= Christian Wilhelm Ludwig Eduard Suffrian =

German entomologist (1805–1876)

Christian Wilhelm Ludwig Eduard Suffrian (21 January 1805, Wünsdorf, Teltow-Fläming – 18 August 1876, Bad Rehburg) was a German entomologist who specialized in Coleoptera especially Chrysomelidae.

He was a schoolteacher in Münster. Suffrian wrote many short papers and several monographs in both of which he described new species and genera. His collection is conserved by the Zoological Institute University of Halle-Wittenberg.

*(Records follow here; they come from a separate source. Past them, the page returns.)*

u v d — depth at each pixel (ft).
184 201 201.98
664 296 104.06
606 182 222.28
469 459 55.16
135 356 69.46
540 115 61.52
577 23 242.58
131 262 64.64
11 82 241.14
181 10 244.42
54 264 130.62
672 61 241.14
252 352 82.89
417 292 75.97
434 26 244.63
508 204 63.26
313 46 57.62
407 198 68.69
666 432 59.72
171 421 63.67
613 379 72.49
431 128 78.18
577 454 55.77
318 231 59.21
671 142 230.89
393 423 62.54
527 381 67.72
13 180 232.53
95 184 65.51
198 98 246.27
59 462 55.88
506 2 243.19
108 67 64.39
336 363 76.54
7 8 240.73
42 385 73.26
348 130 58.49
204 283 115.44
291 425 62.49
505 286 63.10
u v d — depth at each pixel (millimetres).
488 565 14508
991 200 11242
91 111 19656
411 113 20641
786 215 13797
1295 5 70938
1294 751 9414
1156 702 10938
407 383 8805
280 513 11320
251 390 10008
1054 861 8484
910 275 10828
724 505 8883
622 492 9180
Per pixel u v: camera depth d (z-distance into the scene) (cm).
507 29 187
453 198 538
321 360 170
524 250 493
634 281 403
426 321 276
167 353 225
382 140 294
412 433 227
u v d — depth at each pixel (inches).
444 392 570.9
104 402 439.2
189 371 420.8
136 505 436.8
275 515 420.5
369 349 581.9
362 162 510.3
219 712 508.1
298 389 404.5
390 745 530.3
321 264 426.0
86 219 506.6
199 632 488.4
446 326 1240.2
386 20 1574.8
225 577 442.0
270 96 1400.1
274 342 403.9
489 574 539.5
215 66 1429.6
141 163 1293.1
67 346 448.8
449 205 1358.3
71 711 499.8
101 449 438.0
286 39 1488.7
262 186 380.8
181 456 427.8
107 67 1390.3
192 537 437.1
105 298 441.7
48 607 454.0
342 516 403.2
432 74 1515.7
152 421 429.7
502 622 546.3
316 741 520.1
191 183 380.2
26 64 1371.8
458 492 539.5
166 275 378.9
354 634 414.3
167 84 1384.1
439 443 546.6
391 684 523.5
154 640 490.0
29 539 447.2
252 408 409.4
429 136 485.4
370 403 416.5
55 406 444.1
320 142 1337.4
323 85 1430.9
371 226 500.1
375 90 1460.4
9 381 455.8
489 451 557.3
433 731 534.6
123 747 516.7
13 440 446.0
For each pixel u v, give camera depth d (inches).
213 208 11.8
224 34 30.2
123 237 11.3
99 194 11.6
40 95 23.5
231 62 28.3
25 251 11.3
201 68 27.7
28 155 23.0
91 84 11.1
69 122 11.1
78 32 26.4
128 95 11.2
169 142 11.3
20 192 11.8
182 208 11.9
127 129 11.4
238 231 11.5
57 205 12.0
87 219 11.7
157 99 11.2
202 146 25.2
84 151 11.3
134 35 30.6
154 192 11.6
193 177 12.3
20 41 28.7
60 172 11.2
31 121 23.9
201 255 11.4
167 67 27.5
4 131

Suffrian was a Member of the Halle Entomological Society and the Stettin Entomological Society.

==Works==
Longer works only
- Revision der Europäischen Arten der Gattung Cryptocephalus. Linn. Ent., 2: 1-194 (1847)
- Revision der Europäischen Arten der Gattung Cryptocephalus. (Fortsetzung und Schluss.). Linn. Ent., 3: 1-152 (1848).
- Zur Kenntnis der Europäischen Chrysomelen. Linn. Ent., 5: 1-280. (1851)
- Verzeichniss der bis jetzt bekannt gewordenen Asiatischen Cryptocephalen. Linn. Ent., 9: 1-169 (1854)
- Berichtigtes Verzeichniss der bis jetzt bekannt gewordenen Asiatischen Cryptocephalen. Linn. Ent., 14: 1-72 (1860).